Skip to contents

Apply a single-index \(SIR\) on \((X,Y)\) with \(H\) slices, with a soft/hard thresholding of the interest matrix \(\widehat{\Sigma}_n^{-1}\widehat{\Gamma}_n\) by an optimal parameter \(\lambda_{opt}\). The \(\lambda_{opt}\) is found automatically among a vector of n_lambda \(\lambda\), starting from 0 to the maximum value of \(\widehat{\Sigma}_n^{-1}\widehat{\Gamma}_n\). For each feature of \(X\), the number of \(\lambda\) associated with a selection of this feature is stored (in a vector of size \(p\)). This vector is sorted in a decreasing way. Then, thanks to strucchange::breakpoints, a breakpoint is found in this sorted vector. The coefficients of the variables at the left of the breakpoint, tend to be automatically toggled to 0 due to the thresholding operation based on \(\lambda_{opt}\), and so should be removed (useless variables). Finally, \(\lambda_{opt}\) corresponds to the first \(\lambda\) such that the associated \(\hat{b}\) provides the same number of zeros as the breakpoint's value.

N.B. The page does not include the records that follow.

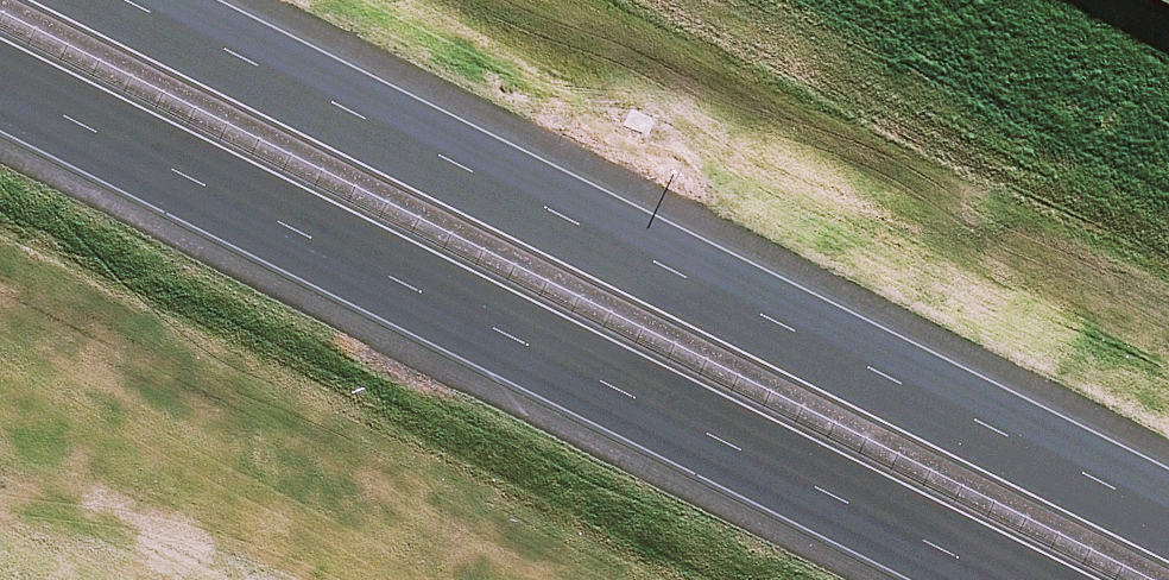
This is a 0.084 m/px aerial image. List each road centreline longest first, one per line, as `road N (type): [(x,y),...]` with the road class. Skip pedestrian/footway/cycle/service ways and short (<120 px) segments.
road 1 (motorway): [(98,0),(1168,527)]
road 2 (motorway): [(1005,579),(0,72)]

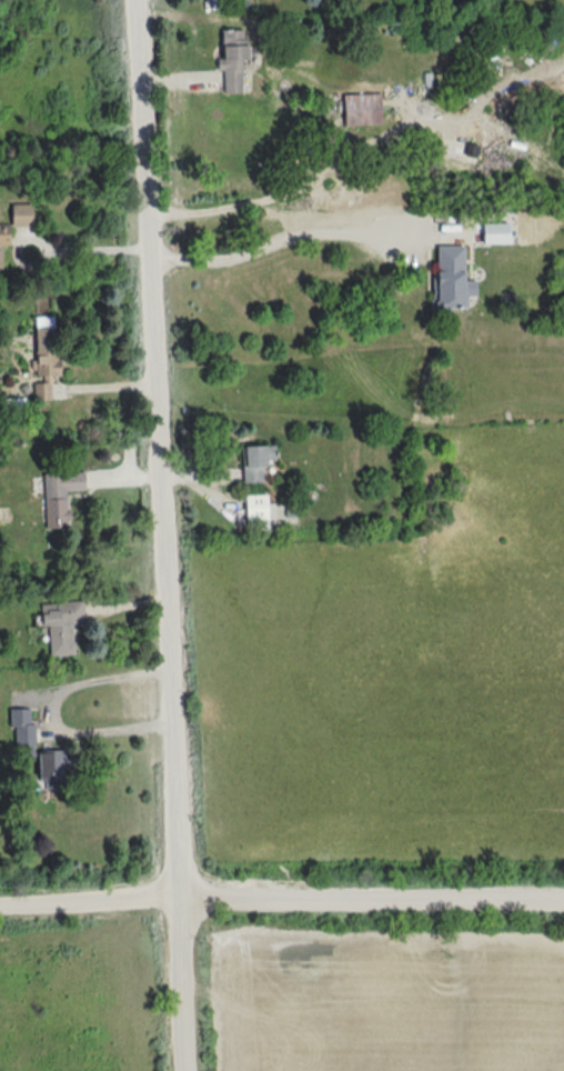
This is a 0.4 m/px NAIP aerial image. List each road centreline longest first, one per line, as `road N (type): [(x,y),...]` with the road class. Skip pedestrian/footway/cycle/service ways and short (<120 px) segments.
road 1 (residential): [(192,1070),(148,0)]
road 2 (residential): [(0,906),(184,897),(563,897)]

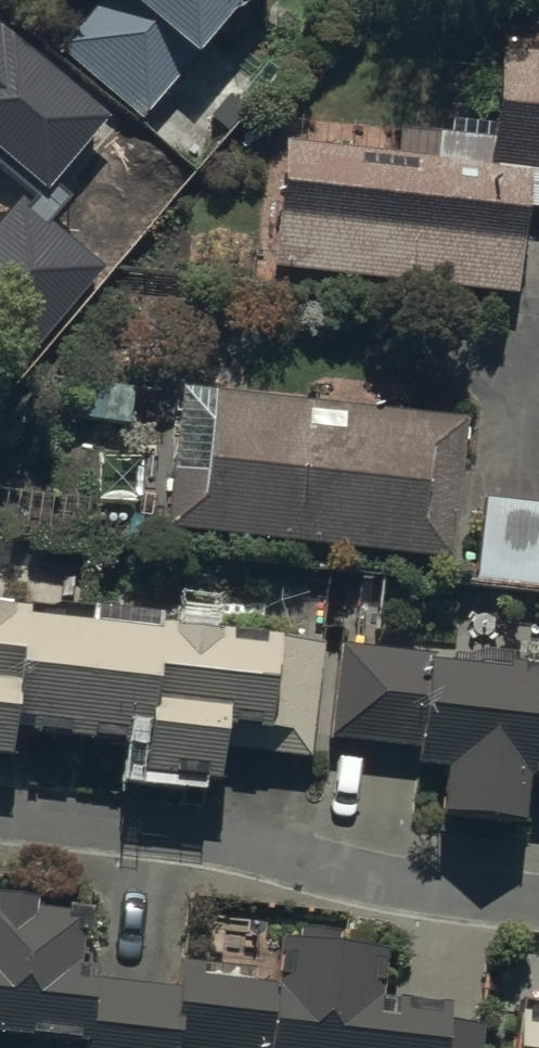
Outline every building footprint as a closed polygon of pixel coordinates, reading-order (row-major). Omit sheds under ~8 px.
[(54,47),(136,119),(237,4),(233,0),(95,0),(54,47)] [(74,197),(56,182),(113,115),(0,20),(0,163),(30,188),(0,223),(0,333),(23,352),(100,261),(54,222),(74,197)] [(278,133),(267,265),(515,286),(522,204),(538,206),(538,49),(493,45),(484,150),(278,133)] [(321,400),(177,383),(161,521),(449,554),(465,413),(369,402),(371,385),(324,379),(321,400)] [(479,496),(472,584),(538,589),(538,501),(479,496)] [(0,596),(0,748),(5,748),(8,713),(137,726),(134,761),(216,769),(219,742),(307,751),(320,628),(0,596)] [(333,638),(324,733),(403,741),(402,754),(443,759),(438,807),(520,815),(524,771),(538,772),(538,660),(333,638)] [(256,1047),(265,1047),(484,1047),(486,1016),(382,1008),(387,938),(274,929),(268,982),(177,971),(176,982),(90,974),(91,958),(71,957),(76,896),(58,894),(57,904),(28,902),(29,886),(0,883),(0,1022),(78,1028),(76,1047),(256,1047)] [(509,1003),(505,1047),(538,1047),(538,995),(519,993),(518,1004),(509,1003)]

For example, for \(X \in R^{10}\) and n_lambda=100, this sorted vector can look like this :

X10X3X8X5X7X9X4X6X2X1
23344461095100

Here, the breakpoint would be 8.

Usage

SIR_threshold_opt(
  Y,
  X,
  H = 10,
  n_lambda = 100,
  thresholding = "hard",
  graph = TRUE,
  output = TRUE,
  choice = ""
)

Arguments

Y

A numeric vector representing the dependent variable (a response vector).

X

A matrix representing the quantitative explanatory variables (bind by column).

H

The chosen number of slices (default is 10).

n_lambda

The number of lambda to test. The n_lambda tested lambdas are uniformally distributed between 0 and the maximum value of the interest matrix. (default is 100).

thresholding

The thresholding method to choose between hard and soft (default is hard).

graph

A boolean, set to TRUE to plot graphs (default is TRUE).

output

A boolean, set to TRUE to print informations (default is TRUE).

choice

the graph to plot:

  • "estim_ind" Plot the estimated index by the SIR model versus Y.

  • "opt_lambda" Plot the choice of the optimal lambda.

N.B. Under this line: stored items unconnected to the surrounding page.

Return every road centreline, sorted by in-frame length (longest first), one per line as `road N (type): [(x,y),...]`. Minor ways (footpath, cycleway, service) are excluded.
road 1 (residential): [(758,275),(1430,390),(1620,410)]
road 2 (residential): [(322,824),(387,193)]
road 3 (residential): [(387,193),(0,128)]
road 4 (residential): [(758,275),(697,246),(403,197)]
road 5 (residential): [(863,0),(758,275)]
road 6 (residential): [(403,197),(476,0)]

  • "cos2_selec" Plot the evolution of cos^2 and variable selection according to lambda.

  • "regul_path" Plot the regularization path of b.

  • "" Plot every graphs (default).

Value

An object of class SIR_threshold_opt, with attributes:

b

This is the optimal estimated EDR direction, which is the principal eigenvector of the interest matrix.

lambdas

A vector that contains the tested lambdas.

lambda_opt

The optimal lambda.

mat_b

A matrix of size p*n_lambda that contains an estimation of beta in the columns for each lambda.

n_lambda

The number of lambda tested.

vect_nb_zeros

The number of 0 in b for each lambda.

list_relevant_variables

A list that contains the variables selected by the model.

fit_bp

An object of class breakpoints from the strucchange package, that contains informations about the breakpoint which allows to deduce the optimal lambda.

indices_useless_var

A vector that contains p items: each variable is associated with the number of lambda that selects this variable.

vect_cos_squared

A vector that contains for each lambda, the cosine squared between vanilla SIR and SIR thresholded.

Y

The response vector.

n

Sample size.

p

The number of variables in X.

H

The chosen number of slices.

M1

The interest matrix thresholded with the optimal lambda.

thresholding

The thresholding method used.

call

Unevaluated call to the function.

X_reduced

The X data restricted to the variables selected by the model. It can be used to estimate a new SIR model on the relevant variables to improve the estimation of b.

index_pred

The index Xb' estimated by SIR.

Examples

# Generate Data
set.seed(2)
n <- 200
beta <- c(1,1,rep(0,8))
X <- mvtnorm::rmvnorm(n,sigma=diag(1,10))
eps <- rnorm(n)
Y <- (X%*%beta)**3+eps

# Apply SIR with soft thresholding
SIR_threshold_opt(Y,X,H=10,n_lambda=300,thresholding="soft")
#> 
#> Call:
#> SIR_threshold_opt(Y = Y, X = X, H = 10, n_lambda = 300, thresholding = "soft")
#> 
#> Results of EDR directions estimation:
#> 
#>     Estimated direction
#> X1               -0.705
#> X2               -0.709
#> X3                0.000
#> X4                0.000
#> X5                0.000
#> X6                0.000
#> X7                0.000
#> X8                0.000
#> X9                0.000
#> X10               0.000
#>